One of the area of interest for him is how do you link effective social institutions with effective social networks. Jospeh Rowntree did a piece of work on communities in recession with high levels of unemployment. The ones that are more resilient are the ones with more community ownership in the neighbourhood. Questions…
- How do you finance up front social investment in a recession?
- Quality of the public realm – how can local authorities not do the obvious things, cutting their non core services – which might
- What is the role for the voluntary sector – the real future is the creation of new institutions, local mutual, citizen run.
We need to keep a layer of govt that can coordinate at a city region level. It’s about a balance between localism and the wider neighbourhoods.
Professor Helen Sullivan, Professor of Government and Society at University of Birmingham going to run
a independant Commission by the University of Birmingham in partnership with Demos. The Commission will draw together the University’s expertise in local government reform and Demos’ work on capabilities and citizenship in order to contribute to the development of a policy agenda that might effectively and fairly empower non-state actors in society.
There’s no doubt the state has become unfashionable again. Now regarded as at best outmoded and at worst a block to citizen action and enterprise. Big Society underplays the vital contribution a well resourced state makes to inequality and key issues, such as climate change.
Fails to acknowledge the inter connection between state and civil society. Investment has become largely from the state, not private philanthropy. If the state withdraws then the voluntary sector will not automatically fill the gap.

■ **EXCERPTED DATA**:
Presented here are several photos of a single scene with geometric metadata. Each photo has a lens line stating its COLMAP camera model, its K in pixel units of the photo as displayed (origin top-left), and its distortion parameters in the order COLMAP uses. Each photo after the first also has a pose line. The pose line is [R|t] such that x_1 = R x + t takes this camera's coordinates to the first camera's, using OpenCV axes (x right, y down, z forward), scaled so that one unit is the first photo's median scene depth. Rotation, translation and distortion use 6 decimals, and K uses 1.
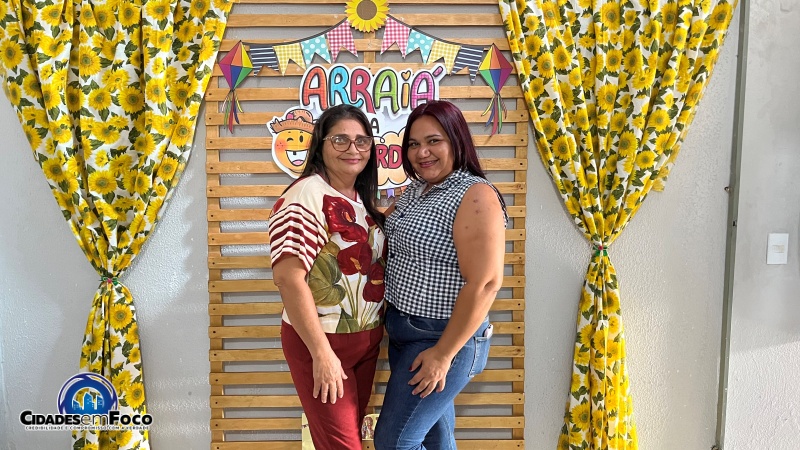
lens RADIAL K [[632.6, 0, 412.9], [0, 632.6, 215.8], [0, 0, 1]] dist [0.060753, -0.090493]
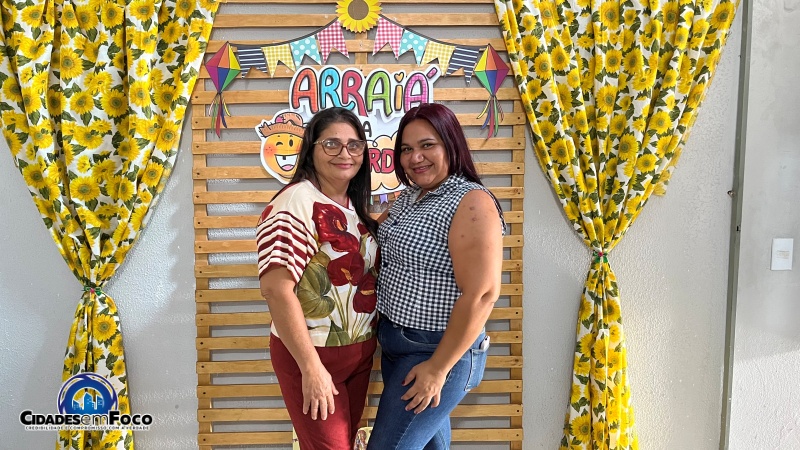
lens RADIAL K [[632.6, 0, 410.9], [0, 632.6, 215.1], [0, 0, 1]] dist [0.060753, -0.090493]
pose [[0.999984, -0.004011, 0.003945, 0.002505], [0.004023, 0.999987, -0.003013, -0.007654], [-0.003933, 0.003029, 0.999988, 0.032394]]
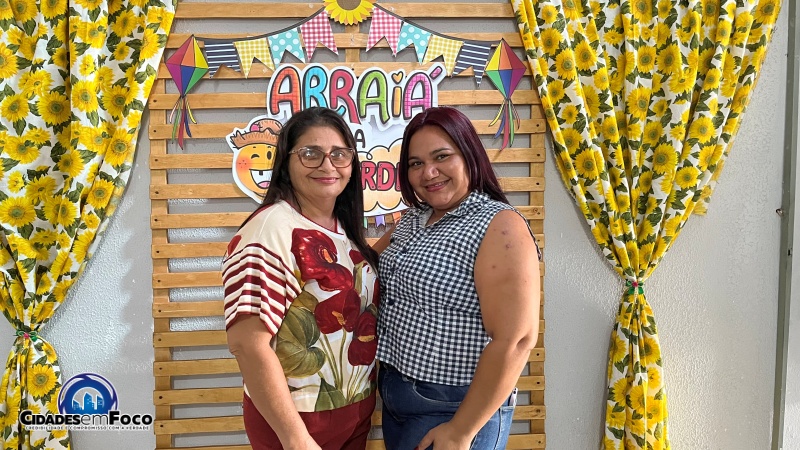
lens RADIAL K [[632.6, 0, 414.5], [0, 632.6, 219.1], [0, 0, 1]] dist [0.060753, -0.090493]
pose [[0.999250, -0.011193, 0.037074, -0.021401], [0.012294, 0.999486, -0.029618, -0.013478], [-0.036723, 0.030052, 0.998874, 0.185163]]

■ **WORK REQUEST**:
In the passage on localism and the Big Society, which two organizations are working together on the independent Commission?

■ **REPLY TO THE EXERCISE**:
The University of Birmingham and Demos.